For me, the most challenging aspect occurs when a student is struggling and I need to find a way to present the material differently, not just louder. I get stuck on those phrases that make sense to me, but don’t translate well to those just beginning their journey through statistics. Different words? Different pictures? Different analogies? Different examples? I suppose variability is the heart and soul of statistics, but variability in students’ understanding is a challenge indeed!

How is teaching today different than it was when you first started?
The salient difference is due to technology. The ready availability of calculator and computer has revolutionized what we can do, perhaps without a companion revolution in our understanding of what we should do. The graphic capability of these tools is breathtaking. It allows us to bring statistics to a much larger audience, and that larger audience to better utilize statistics. The power of statistical software has eliminated the drudgery of calculation and graphing, but cannot speak to the important issues of sampling on the front end and enlightened analysis on the back end.

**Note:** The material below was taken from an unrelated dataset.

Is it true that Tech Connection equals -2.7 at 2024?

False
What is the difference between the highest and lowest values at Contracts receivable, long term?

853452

I have always tried to find statistically interesting data sets from a variety of fields, but now I think it is increasingly important to discuss the non-computation non-graphical aspects of wrenching knowledge from data: What is the source of the data, and what meaning and insight can be gained from the results presented by the software?

What advice would you offer someone who is just starting their teaching career?
Read in journals outside the realm of statistics and digest both what and where statistics are used. Be prepared (and appreciate) that many of your students in elementary classes know more about their fields of study than you do. Learning is a lifelong activity, and your students will help keep you up to speed about that world beyond theoretical statistics.

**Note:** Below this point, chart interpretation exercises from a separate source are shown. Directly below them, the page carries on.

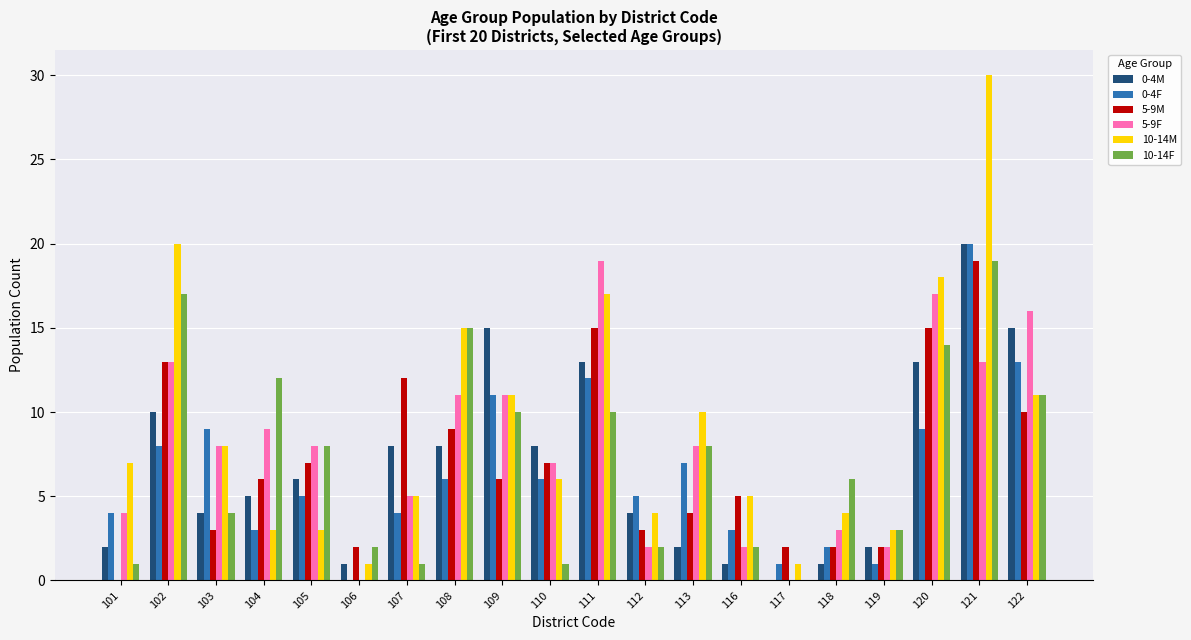

Where is 10-14M nearest to the value 15?

108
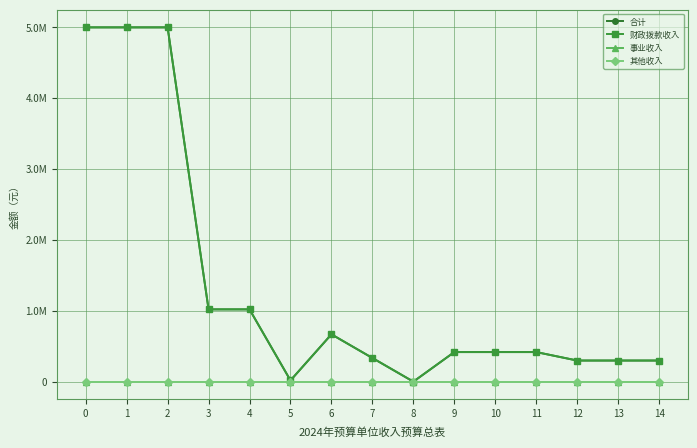

Does the chart have visible grid lines?

Yes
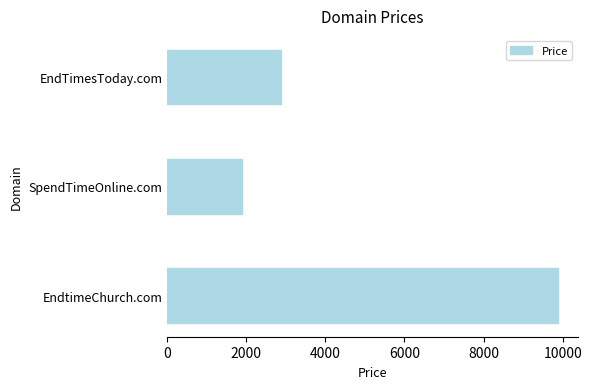

Rank the categories by value from highest to lowest.

EndtimeChurch.com, EndTimesToday.com, SpendTimeOnline.com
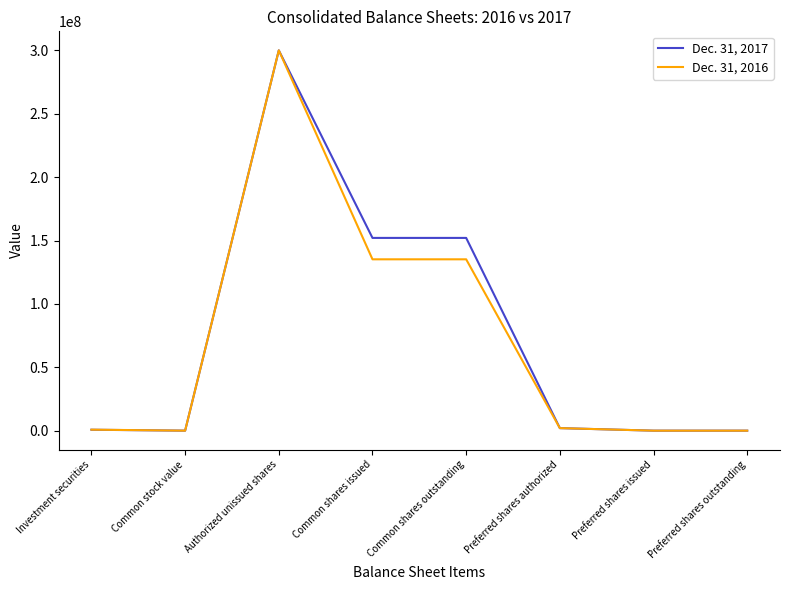

Does the chart display data point markers on the line(s)?

No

What do you enjoy doing in your spare time?
Spare time. Hmm. I’ll have to look into that concept. I mostly enjoy reading (plugging those vast holes in my knowledge) and computer programming (my “hobby”).

Name one or two favorite blogs or books you have read and would recommend to others.
Most of my casual reading is cheap, trashy murder mysteries, but occasionally, by chance, I stumble into some more literary tomes. I can’t decide on one or two, so I will offer three.

The Lost: The Search for Six of the Six Million, by Daniel Mendelsohn, is a fascinating weaving of Old Testament brother-brother relationships and his search
for information about his family lost in the holocaust.

To everyone I see recently, I have been recommending Killers of the Flower Moon: The Osage Murders and the Birth of the FBI, by David Grann. That title says it all; I could not put it down.

In the fiction category, it would be tough to beat Louise Erdrich’s The Last Report on the Miracles at Little No-Horse. Not to give anything away, long story short, it is a tale about a woman who assumes a priest’s identity and functions in that role for many years at a Native American reservation. These three are the best I have read since Catch-22.

Where do you get your favorite lesson plan ideas? What is your favorite teaching resource?
My favorite ideas basically come from (a) NPR, (b) The New York Times Tuesday Science section, and (c) trolling libraries and JSTOR to find real data for real students.

Truth be told, I enjoy reading about our fascinating world and I’m lucky to be able to claim I’m “planning” when on these little excursions into what we used to refer to as the stacks.